━━ Reading text ━━

Pre-certification negotiations for settlement in fact occurred, and reached the point of agreement for which the court’s approval was asked, in Philadelphia Electric Co. v. Anaconda American Brass, 42 F.R.D. 324 (D.C. E.D. Pa.). The court did not question the right to settle as such, indeed, made suggestions for implementation of the settlement, but because of viewing them as attempting to compromise the claims of the class and because of the difficulties of giving notice to its not yet determined members, held approval of these settlements in abeyance pending determination of the class action questions.
Destruction of the numerosity of class members by individual settlements such as to threaten eventual favorable certification of the class action was considered insufficient ground for court interference with settlement negotiations in Weight Watchers of Philadelphia, supra, and Vernon J. Rochler, Inc. v. Minn. Shareholders, Inc., supra. The Minnesota District Court freely conceded that destruction of numerosity undoubtedly affected the rights of non-settling plaintiffs, but not improperly, so as to violate Fed. R.C.P. 23(e), violation of which occurred only when the settlements impinged on the substance of plaintiffs’ own complaint. This untoward result, the court said, was not at all threatened by defendant’s effort to diminish the population of the class.

━━━
━━ Data for analysis ━━

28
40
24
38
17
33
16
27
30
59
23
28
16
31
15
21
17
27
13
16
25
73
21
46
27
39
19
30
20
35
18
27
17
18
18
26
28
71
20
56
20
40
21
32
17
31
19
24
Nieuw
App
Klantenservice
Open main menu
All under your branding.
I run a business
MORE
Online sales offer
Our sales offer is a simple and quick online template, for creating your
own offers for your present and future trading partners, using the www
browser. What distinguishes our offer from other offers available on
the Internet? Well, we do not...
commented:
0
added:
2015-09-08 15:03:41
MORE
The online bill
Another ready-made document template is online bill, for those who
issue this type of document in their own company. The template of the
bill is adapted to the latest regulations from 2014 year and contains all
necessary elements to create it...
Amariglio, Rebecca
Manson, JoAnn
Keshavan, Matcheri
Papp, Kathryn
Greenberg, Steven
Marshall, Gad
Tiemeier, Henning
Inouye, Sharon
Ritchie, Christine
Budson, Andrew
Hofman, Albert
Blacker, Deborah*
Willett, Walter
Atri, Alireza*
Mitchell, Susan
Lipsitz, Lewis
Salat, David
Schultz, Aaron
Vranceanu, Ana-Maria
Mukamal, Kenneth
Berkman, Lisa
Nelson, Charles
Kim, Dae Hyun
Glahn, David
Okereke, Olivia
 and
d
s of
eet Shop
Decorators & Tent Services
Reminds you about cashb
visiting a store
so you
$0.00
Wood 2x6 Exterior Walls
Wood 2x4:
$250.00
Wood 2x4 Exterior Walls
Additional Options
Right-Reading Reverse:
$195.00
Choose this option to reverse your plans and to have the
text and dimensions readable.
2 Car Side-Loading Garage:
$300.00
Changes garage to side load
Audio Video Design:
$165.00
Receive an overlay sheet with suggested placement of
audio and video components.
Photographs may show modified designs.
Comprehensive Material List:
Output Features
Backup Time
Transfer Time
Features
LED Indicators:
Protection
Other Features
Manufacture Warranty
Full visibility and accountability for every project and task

━━━

◆ Requirement A
Please list every court case the case-law passage names.
◆ Requirement B
Answer these questions from the case-law passage:
(i) In Philadelphia Electric Co. v. Anaconda American Brass, what did the court hold approval of the settlements in abeyance pending?
(ii) Under which rule did the Minnesota District Court say a violation occurred only when settlements impinged on the substance of plaintiffs' own complaint?
(iii) According to that court, what was the defendant's effort aimed at doing to the class?
◆ Requirement C
Summarize the case-law passage in two sentences.
The entries come from a source separate from the case-law passage.

◆ Response A
- Philadelphia Electric Co. v. Anaconda American Brass
- Weight Watchers of Philadelphia
- Vernon J. Rochler, Inc. v. Minn. Shareholders, Inc.

◆ Response B
(i) Determination of the class action questions.
(ii) Fed. R.C.P. 23(e).
(iii) Diminishing the population of the class.

◆ Response C
In Philadelphia Electric Co. v. Anaconda American Brass, the court did not question the right to settle before certification, but it held approval of the settlements in abeyance until the class action questions were determined. In Weight Watchers of Philadelphia and Vernon J. Rochler, Inc. v. Minn. Shareholders, Inc., courts found that individual settlements reducing the number of class members were insufficient ground to interfere with settlement negotiations, since Fed. R.C.P. 23(e) was violated only when settlements impinged on the substance of plaintiffs' own complaint.